Scene geometry reasoning data
++++++++++++++++++++

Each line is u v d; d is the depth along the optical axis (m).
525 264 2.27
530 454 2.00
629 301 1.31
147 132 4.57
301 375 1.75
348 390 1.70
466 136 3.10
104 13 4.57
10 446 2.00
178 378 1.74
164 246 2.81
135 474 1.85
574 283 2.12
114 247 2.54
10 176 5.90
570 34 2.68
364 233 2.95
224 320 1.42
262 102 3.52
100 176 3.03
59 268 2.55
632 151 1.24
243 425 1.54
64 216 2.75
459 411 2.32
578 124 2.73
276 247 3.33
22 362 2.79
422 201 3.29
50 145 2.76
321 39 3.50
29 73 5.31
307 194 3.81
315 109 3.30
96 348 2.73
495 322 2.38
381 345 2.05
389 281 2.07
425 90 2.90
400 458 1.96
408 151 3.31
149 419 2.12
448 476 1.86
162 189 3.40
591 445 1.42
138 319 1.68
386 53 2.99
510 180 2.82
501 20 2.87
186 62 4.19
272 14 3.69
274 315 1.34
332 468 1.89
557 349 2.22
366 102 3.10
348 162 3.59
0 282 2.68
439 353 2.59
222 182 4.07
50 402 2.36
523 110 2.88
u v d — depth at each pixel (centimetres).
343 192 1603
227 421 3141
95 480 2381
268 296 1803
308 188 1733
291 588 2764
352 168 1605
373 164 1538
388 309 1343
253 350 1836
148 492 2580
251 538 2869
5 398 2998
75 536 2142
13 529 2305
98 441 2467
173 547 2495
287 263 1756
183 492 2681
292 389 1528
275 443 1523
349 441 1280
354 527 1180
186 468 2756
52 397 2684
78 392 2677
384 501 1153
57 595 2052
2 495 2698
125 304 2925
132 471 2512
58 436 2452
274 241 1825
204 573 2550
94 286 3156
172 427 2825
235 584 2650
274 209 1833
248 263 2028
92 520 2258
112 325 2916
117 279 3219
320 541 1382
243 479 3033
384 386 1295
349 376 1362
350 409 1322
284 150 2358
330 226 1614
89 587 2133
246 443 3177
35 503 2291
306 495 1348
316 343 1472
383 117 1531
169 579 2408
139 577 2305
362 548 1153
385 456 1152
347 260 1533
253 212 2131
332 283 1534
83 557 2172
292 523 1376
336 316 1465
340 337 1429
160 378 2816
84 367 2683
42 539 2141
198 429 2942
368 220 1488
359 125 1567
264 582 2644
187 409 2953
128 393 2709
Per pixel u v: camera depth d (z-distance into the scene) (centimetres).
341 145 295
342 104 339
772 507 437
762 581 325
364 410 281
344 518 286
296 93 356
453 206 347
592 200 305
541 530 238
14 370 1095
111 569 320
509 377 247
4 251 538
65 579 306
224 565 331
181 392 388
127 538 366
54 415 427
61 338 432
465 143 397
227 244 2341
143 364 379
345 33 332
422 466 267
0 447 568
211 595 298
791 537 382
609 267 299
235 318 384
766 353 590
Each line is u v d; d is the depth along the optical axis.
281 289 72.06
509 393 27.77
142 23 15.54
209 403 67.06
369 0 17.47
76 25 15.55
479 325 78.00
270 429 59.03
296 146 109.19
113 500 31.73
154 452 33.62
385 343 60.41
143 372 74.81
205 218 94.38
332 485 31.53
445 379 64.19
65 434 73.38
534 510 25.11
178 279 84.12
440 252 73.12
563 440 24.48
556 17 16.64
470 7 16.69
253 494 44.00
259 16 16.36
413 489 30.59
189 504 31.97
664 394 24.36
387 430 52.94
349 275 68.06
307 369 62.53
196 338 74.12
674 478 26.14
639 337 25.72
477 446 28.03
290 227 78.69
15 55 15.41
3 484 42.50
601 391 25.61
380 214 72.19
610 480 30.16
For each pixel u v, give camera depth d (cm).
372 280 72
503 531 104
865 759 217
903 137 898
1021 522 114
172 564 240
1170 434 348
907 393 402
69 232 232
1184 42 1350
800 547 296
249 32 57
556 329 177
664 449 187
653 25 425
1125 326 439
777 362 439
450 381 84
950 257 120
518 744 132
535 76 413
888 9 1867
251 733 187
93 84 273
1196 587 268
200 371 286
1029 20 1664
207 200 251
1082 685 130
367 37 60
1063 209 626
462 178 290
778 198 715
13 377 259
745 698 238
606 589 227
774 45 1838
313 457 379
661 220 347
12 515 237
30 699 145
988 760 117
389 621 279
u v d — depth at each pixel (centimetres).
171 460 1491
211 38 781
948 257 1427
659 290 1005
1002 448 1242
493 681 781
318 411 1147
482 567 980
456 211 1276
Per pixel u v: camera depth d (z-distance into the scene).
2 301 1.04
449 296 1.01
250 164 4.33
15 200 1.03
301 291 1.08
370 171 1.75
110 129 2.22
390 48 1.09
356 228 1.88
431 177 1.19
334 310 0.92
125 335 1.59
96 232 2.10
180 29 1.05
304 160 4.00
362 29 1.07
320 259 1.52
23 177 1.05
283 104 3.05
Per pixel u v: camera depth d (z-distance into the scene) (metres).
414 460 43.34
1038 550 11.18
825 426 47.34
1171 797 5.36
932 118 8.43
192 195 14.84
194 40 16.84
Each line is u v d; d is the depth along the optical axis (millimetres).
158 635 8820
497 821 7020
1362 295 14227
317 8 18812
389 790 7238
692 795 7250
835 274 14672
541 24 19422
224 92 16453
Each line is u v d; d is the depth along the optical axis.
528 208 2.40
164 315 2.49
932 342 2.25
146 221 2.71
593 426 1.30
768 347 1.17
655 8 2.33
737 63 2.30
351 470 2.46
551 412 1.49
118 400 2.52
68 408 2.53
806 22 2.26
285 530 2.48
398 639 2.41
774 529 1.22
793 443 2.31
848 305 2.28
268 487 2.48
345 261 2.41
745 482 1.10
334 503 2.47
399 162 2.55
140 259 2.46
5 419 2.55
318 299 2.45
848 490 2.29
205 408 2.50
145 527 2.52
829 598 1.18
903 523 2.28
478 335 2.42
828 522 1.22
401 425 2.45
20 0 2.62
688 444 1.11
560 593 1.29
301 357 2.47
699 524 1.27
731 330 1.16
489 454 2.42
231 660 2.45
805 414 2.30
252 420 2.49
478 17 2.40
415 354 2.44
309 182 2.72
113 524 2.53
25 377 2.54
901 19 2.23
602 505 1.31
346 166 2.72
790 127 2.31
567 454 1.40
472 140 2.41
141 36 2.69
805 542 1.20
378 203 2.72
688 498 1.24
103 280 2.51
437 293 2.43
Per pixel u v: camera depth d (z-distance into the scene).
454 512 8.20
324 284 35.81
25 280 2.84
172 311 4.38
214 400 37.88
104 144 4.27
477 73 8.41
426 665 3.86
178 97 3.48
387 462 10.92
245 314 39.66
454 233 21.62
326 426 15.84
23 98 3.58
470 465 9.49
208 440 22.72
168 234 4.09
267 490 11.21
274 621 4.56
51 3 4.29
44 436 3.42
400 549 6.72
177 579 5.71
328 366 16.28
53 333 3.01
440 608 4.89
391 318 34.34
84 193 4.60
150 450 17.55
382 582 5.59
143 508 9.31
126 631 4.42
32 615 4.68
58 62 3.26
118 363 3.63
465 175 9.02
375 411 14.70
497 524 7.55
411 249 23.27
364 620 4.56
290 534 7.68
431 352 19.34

++++++++++++++++++++

◆ **TASK ITEM**
Set down each entry above again exactly as it reads.

◆ **WORKED SOLUTION**
Each line is u v d; d is the depth along the optical axis (m).
525 264 2.27
530 454 2.00
629 301 1.31
147 132 4.57
301 375 1.75
348 390 1.70
466 136 3.10
104 13 4.57
10 446 2.00
178 378 1.74
164 246 2.81
135 474 1.85
574 283 2.12
114 247 2.54
10 176 5.90
570 34 2.68
364 233 2.95
224 320 1.42
262 102 3.52
100 176 3.03
59 268 2.55
632 151 1.24
243 425 1.54
64 216 2.75
459 411 2.32
578 124 2.73
276 247 3.33
22 362 2.79
422 201 3.29
50 145 2.76
321 39 3.50
29 73 5.31
307 194 3.81
315 109 3.30
96 348 2.73
495 322 2.38
381 345 2.05
389 281 2.07
425 90 2.90
400 458 1.96
408 151 3.31
149 419 2.12
448 476 1.86
162 189 3.40
591 445 1.42
138 319 1.68
386 53 2.99
510 180 2.82
501 20 2.87
186 62 4.19
272 14 3.69
274 315 1.34
332 468 1.89
557 349 2.22
366 102 3.10
348 162 3.59
0 282 2.68
439 353 2.59
222 182 4.07
50 402 2.36
523 110 2.88
u v d — depth at each pixel (centimetres).
343 192 1603
227 421 3141
95 480 2381
268 296 1803
308 188 1733
291 588 2764
352 168 1605
373 164 1538
388 309 1343
253 350 1836
148 492 2580
251 538 2869
5 398 2998
75 536 2142
13 529 2305
98 441 2467
173 547 2495
287 263 1756
183 492 2681
292 389 1528
275 443 1523
349 441 1280
354 527 1180
186 468 2756
52 397 2684
78 392 2677
384 501 1153
57 595 2052
2 495 2698
125 304 2925
132 471 2512
58 436 2452
274 241 1825
204 573 2550
94 286 3156
172 427 2825
235 584 2650
274 209 1833
248 263 2028
92 520 2258
112 325 2916
117 279 3219
320 541 1382
243 479 3033
384 386 1295
349 376 1362
350 409 1322
284 150 2358
330 226 1614
89 587 2133
246 443 3177
35 503 2291
306 495 1348
316 343 1472
383 117 1531
169 579 2408
139 577 2305
362 548 1153
385 456 1152
347 260 1533
253 212 2131
332 283 1534
83 557 2172
292 523 1376
336 316 1465
340 337 1429
160 378 2816
84 367 2683
42 539 2141
198 429 2942
368 220 1488
359 125 1567
264 582 2644
187 409 2953
128 393 2709
Per pixel u v: camera depth d (z-distance into the scene) (centimetres).
341 145 295
342 104 339
772 507 437
762 581 325
364 410 281
344 518 286
296 93 356
453 206 347
592 200 305
541 530 238
14 370 1095
111 569 320
509 377 247
4 251 538
65 579 306
224 565 331
181 392 388
127 538 366
54 415 427
61 338 432
465 143 397
227 244 2341
143 364 379
345 33 332
422 466 267
0 447 568
211 595 298
791 537 382
609 267 299
235 318 384
766 353 590
Each line is u v d; d is the depth along the optical axis.
281 289 72.06
509 393 27.77
142 23 15.54
209 403 67.06
369 0 17.47
76 25 15.55
479 325 78.00
270 429 59.03
296 146 109.19
113 500 31.73
154 452 33.62
385 343 60.41
143 372 74.81
205 218 94.38
332 485 31.53
445 379 64.19
65 434 73.38
534 510 25.11
178 279 84.12
440 252 73.12
563 440 24.48
556 17 16.64
470 7 16.69
253 494 44.00
259 16 16.36
413 489 30.59
189 504 31.97
664 394 24.36
387 430 52.94
349 275 68.06
307 369 62.53
196 338 74.12
674 478 26.14
639 337 25.72
477 446 28.03
290 227 78.69
15 55 15.41
3 484 42.50
601 391 25.61
380 214 72.19
610 480 30.16
For each pixel u v, give camera depth d (cm).
372 280 72
503 531 104
865 759 217
903 137 898
1021 522 114
172 564 240
1170 434 348
907 393 402
69 232 232
1184 42 1350
800 547 296
249 32 57
556 329 177
664 449 187
653 25 425
1125 326 439
777 362 439
450 381 84
950 257 120
518 744 132
535 76 413
888 9 1867
251 733 187
93 84 273
1196 587 268
200 371 286
1029 20 1664
207 200 251
1082 685 130
367 37 60
1063 209 626
462 178 290
778 198 715
13 377 259
745 698 238
606 589 227
774 45 1838
313 457 379
661 220 347
12 515 237
30 699 145
988 760 117
389 621 279
u v d — depth at each pixel (centimetres).
171 460 1491
211 38 781
948 257 1427
659 290 1005
1002 448 1242
493 681 781
318 411 1147
482 567 980
456 211 1276
Per pixel u v: camera depth d (z-distance into the scene).
2 301 1.04
449 296 1.01
250 164 4.33
15 200 1.03
301 291 1.08
370 171 1.75
110 129 2.22
390 48 1.09
356 228 1.88
431 177 1.19
334 310 0.92
125 335 1.59
96 232 2.10
180 29 1.05
304 160 4.00
362 29 1.07
320 259 1.52
23 177 1.05
283 104 3.05
Per pixel u v: camera depth d (z-distance into the scene) (metres).
414 460 43.34
1038 550 11.18
825 426 47.34
1171 797 5.36
932 118 8.43
192 195 14.84
194 40 16.84
Each line is u v d; d is the depth along the optical axis (millimetres).
158 635 8820
497 821 7020
1362 295 14227
317 8 18812
389 790 7238
692 795 7250
835 274 14672
541 24 19422
224 92 16453
Each line is u v d; d is the depth along the optical axis.
528 208 2.40
164 315 2.49
932 342 2.25
146 221 2.71
593 426 1.30
768 347 1.17
655 8 2.33
737 63 2.30
351 470 2.46
551 412 1.49
118 400 2.52
68 408 2.53
806 22 2.26
285 530 2.48
398 639 2.41
774 529 1.22
793 443 2.31
848 305 2.28
268 487 2.48
345 261 2.41
745 482 1.10
334 503 2.47
399 162 2.55
140 259 2.46
5 419 2.55
318 299 2.45
848 490 2.29
205 408 2.50
145 527 2.52
829 598 1.18
903 523 2.28
478 335 2.42
828 522 1.22
401 425 2.45
20 0 2.62
688 444 1.11
560 593 1.29
301 357 2.47
699 524 1.27
731 330 1.16
489 454 2.42
231 660 2.45
805 414 2.30
252 420 2.49
478 17 2.40
415 354 2.44
309 182 2.72
113 524 2.53
25 377 2.54
901 19 2.23
602 505 1.31
346 166 2.72
790 127 2.31
567 454 1.40
472 140 2.41
141 36 2.69
805 542 1.20
378 203 2.72
688 498 1.24
103 280 2.51
437 293 2.43
Per pixel u v: camera depth d (z-distance into the scene).
454 512 8.20
324 284 35.81
25 280 2.84
172 311 4.38
214 400 37.88
104 144 4.27
477 73 8.41
426 665 3.86
178 97 3.48
387 462 10.92
245 314 39.66
454 233 21.62
326 426 15.84
23 98 3.58
470 465 9.49
208 440 22.72
168 234 4.09
267 490 11.21
274 621 4.56
51 3 4.29
44 436 3.42
400 549 6.72
177 579 5.71
328 366 16.28
53 333 3.01
440 608 4.89
391 318 34.34
84 193 4.60
150 450 17.55
382 582 5.59
143 508 9.31
126 631 4.42
32 615 4.68
58 62 3.26
118 363 3.63
465 175 9.02
375 411 14.70
497 524 7.55
411 249 23.27
364 620 4.56
290 534 7.68
431 352 19.34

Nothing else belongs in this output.